Lisa McDonald and the crew of Amer Sports Too lost a duel with a shark and had to stay in Hobart a few extra hours for repairs. Hero of the incident award went to crewmember Keryn Hendersen, who dove repeatedly into the chilly water to determine the extent of the rudder damage.
Team Tyco earned a DNF by checking in seven minutes late at the entrance to Bass Strait. The crew attempted to fight the charge, stating that equipment problems and harsh weather conditions were to blame. The race committee stood by their original decision.
Nicorette, Ludde Ingvalls 80-foot maxi, had her race highlighted by a brush with a waterspout. “I really feared for my life. It was the most unbelievable thing I have ever seen, said Ingvall. “I saw it coming and tried to outrun it. It looked like it was going behind us, but then it turned and got us. I was looking up a tunnel of water and could feel my jacket riding up my back.”
Nicorette, last years line honors winner, placed second and was the only non-V60 to place in the top six.
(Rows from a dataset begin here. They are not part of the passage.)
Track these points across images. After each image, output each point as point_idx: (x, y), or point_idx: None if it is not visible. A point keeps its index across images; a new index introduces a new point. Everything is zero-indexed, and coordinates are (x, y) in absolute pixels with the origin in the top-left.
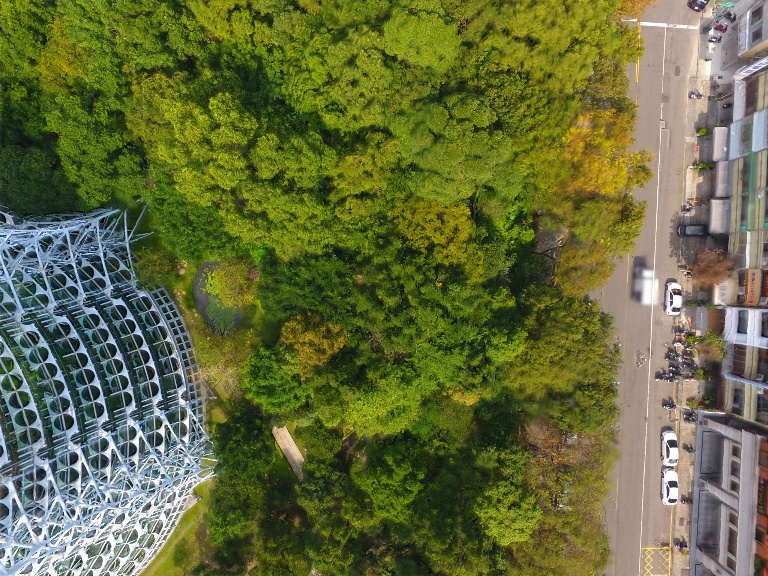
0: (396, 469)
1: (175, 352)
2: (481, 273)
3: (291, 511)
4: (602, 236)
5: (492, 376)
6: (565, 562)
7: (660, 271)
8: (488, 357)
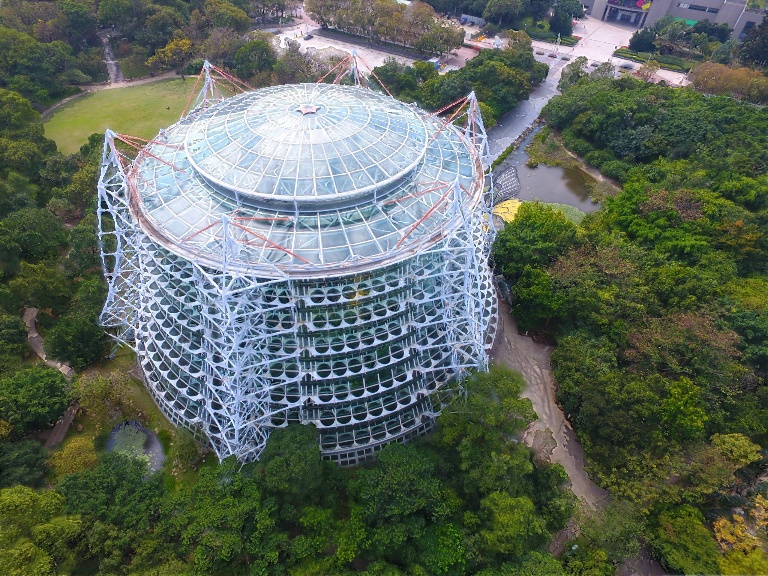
0: None
1: (154, 386)
2: None
3: None
4: None
5: None
6: None
7: None
8: None
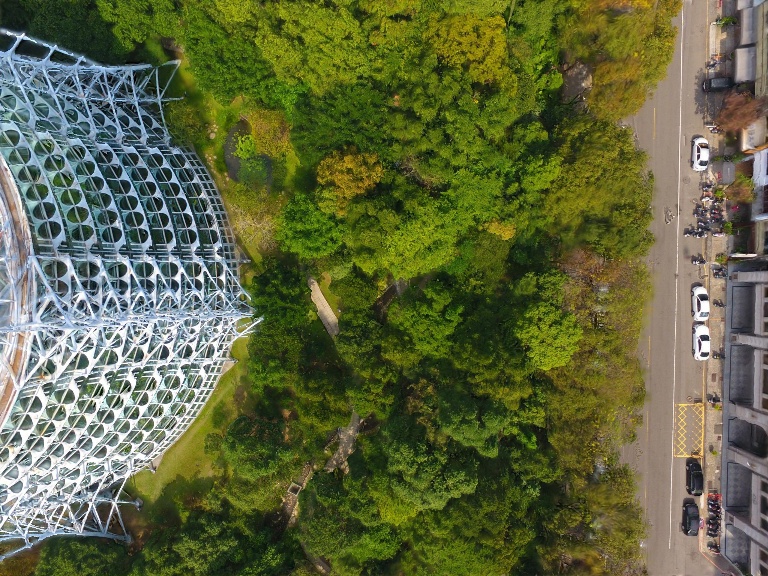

This was noted by Grant Dalton, who said: “I was delighted that a Volvo 60 won the event and really it was totally dominated by V60s. Despite the races standing in Sydney it contains nothing other than a bunch of slow old boats and this result confirmed that.”
The overall IMS winner was the well-sailed Bumblebee 5, a modified Sydney 62. The IRC victor was Polaris of Belmont, a 31-year-old Cole 43.
For complete results: http://s2h.tas.gov.au/2001/
The Key West Race Week entry list now stands at 325, only one entrant below last year’s record fleet. Large classes of Melges 24s, Farr 40s, J/80s, J/105s, and 1D35s helped pump the numbers up. There are one hundred PHRF boats entered, ranging from an Andrews 70 all the way down to a J/24, as well as a goodly selection of 30-something foot sport boats.